"A Nação reconhecerá o passado obscuro
Imortalizaste Canudos - Belo Monte!
Pelas águas do Cocorobó, a grande fonte
Tu serás coberto, mas não a tua história
Como herói, teu nome será lembrado
Na audácia dos jagunços, na fúria dos soldados
Nas fitas de cinema, nos ‘bronzes da memória’... ".
José Aras1
O belo e quase profético poema de José Aras evidencia o impacto da construção do açude do Cocorobó, terminada em 1968 e prevista desde o final dos anos 30, sobre a memória coletiva dos habitantes da região da Velha Canudos, bem como no imaginário historiográfico e cultural brasileiro. A submersão da cidade sob as águas do açude fez com que, ao contrário do que intencionara o Estado autoritário, cujo objetivo era apagar da memória popular lembranças de sua história, emergisse uma intensa produção cultural, abordando o tema de diferentes modos e versões.
As principais matrizes discursivas sobre a Guerra de Canudos, identificadas pelo professor José Maria de Oliveira Silva, foram a tradição euclidiana e a de viés marxista, permeando toda a produção cultural contemporânea: história, literatura, quadrinhos, canções populares, fitas de cinema e vídeo, peças de teatro.

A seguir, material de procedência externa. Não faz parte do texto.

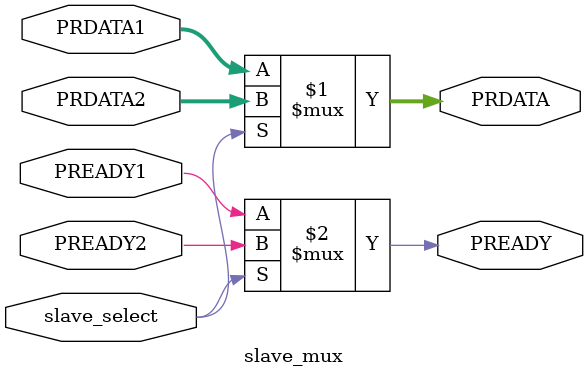
<source format=sv>
module slave_mux(
 	// inputs
 	input PREADY1, PREADY2, slave_select,         
	input [7:0] PRDATA1, PRDATA2,
	// outputs
	output logic [7:0] PRDATA,
	output logic PREADY
);
   
	assign PRDATA = slave_select ? PRDATA2 : PRDATA1;
	assign PREADY = slave_select ? PREADY2 : PREADY1;

endmodule

</source>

Tomando os anos 40 como o início da redescoberta da história de Canudos, o Autor busca perceber se as novas interpretações questionam ou se inserem dentro dos quadros de uma tradição historiográfica euclidiana, consolidada desde a publicação do livro Os Sertões, em 1902.
De um lado, ele aponta a continuidade da tradição messiânica e milenarista, presente na referida obra euclidiana, em historiadores, pesquisadores da cultura popular, poetas e romancistas como José Calasans, Nertan Macedo, Odorico Tavares, Roger Bastide, Maria Isaura Pereira de Queiroz, Robert Levine, Vargas Llosa, entre outros, desde o final dos anos 40 até os dias atuais. Por outro lado, José Mª Silva mostra a possível "ruptura" - talvez fosse melhor identificá-la como releitura - da tradição euclidiana pela historiografia marxista, introduzindo novos paradigmas de análise para os movimentos camponeses do passado - luta de classes, movimentos pré-políticos, revolução utópica e socialista -, presente nas obras de Rui Facó e Edmundo Moniz, mas também em poetas populares como Manoel Inácio do Nascimento, Enoque Araújo, Ivanildo Vilanova e Sanuza Motta, entre outros.
É no confronto entre estas matrizes discursivas que emergem uma multiplicidade de abordagens e versões sobre a experiência social de Canudos e a liderança de Antônio Conselheiro, indo desde o imaginário construído pela historiografia oficial e parte da tradição euclidiana sobre uma sociedade miserável, ignorante, antro de bandidos e fanáticos, guiados por um louco bronco - fruto do abismo cultural entre o sertão/barbárie e o litoral/civilização; até o resgate positivo de Canudos como Aldeia Sagrada, Canãa nordestina, Nova Jerusalém, símbolo de uma reforma agrária possível no século passado, e Antônio Conselheiro como reformador social2.
Como estas matrizes discursivas se manifestam dentro da produção cultural nas comemorações dos centenários da Guerra de Canudos (1993-1997)? Existem outras possibilidades de leitura da história de Canudos por outros grupos sociais e instituições dentro da memória instituinte? Até que ponto a memória popular produz uma memória alternativa à leitura da historiografia oficial?